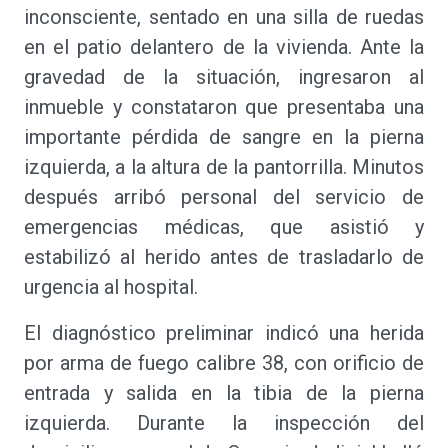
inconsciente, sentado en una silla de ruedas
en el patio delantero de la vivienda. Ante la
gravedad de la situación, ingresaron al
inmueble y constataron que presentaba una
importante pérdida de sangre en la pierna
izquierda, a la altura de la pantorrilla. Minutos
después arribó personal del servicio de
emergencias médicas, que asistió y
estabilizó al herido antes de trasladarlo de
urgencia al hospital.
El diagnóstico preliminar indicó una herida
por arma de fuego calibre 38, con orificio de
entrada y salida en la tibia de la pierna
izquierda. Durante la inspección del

---

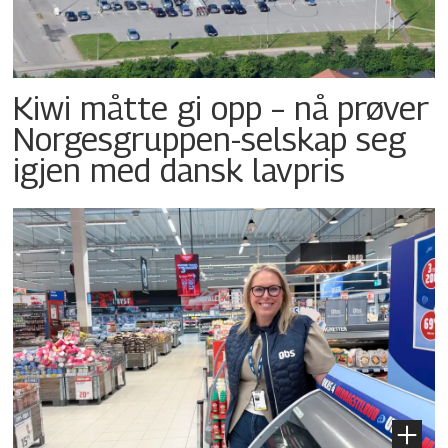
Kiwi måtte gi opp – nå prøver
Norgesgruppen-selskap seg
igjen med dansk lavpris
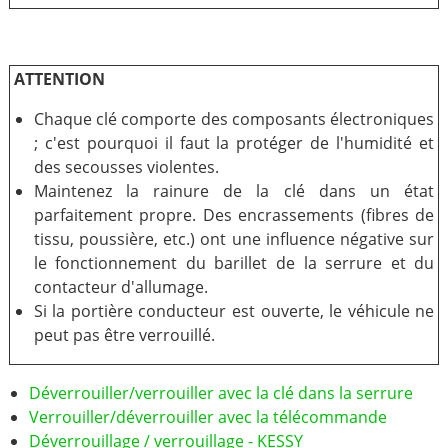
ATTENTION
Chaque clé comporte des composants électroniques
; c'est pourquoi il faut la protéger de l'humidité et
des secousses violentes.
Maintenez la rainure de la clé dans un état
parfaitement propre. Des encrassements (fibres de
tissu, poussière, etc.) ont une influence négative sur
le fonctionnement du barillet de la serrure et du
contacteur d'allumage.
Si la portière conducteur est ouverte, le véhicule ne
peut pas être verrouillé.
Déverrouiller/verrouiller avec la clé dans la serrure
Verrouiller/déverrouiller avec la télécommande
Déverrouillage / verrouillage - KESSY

...

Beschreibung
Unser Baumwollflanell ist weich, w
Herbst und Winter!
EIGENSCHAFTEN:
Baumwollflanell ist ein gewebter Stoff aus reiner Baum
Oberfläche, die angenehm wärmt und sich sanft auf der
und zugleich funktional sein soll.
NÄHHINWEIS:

- [Your objective] After reading the entries above, report the number of lines that include the string "pierna". Give no other text.

- [Output of the exercise] 2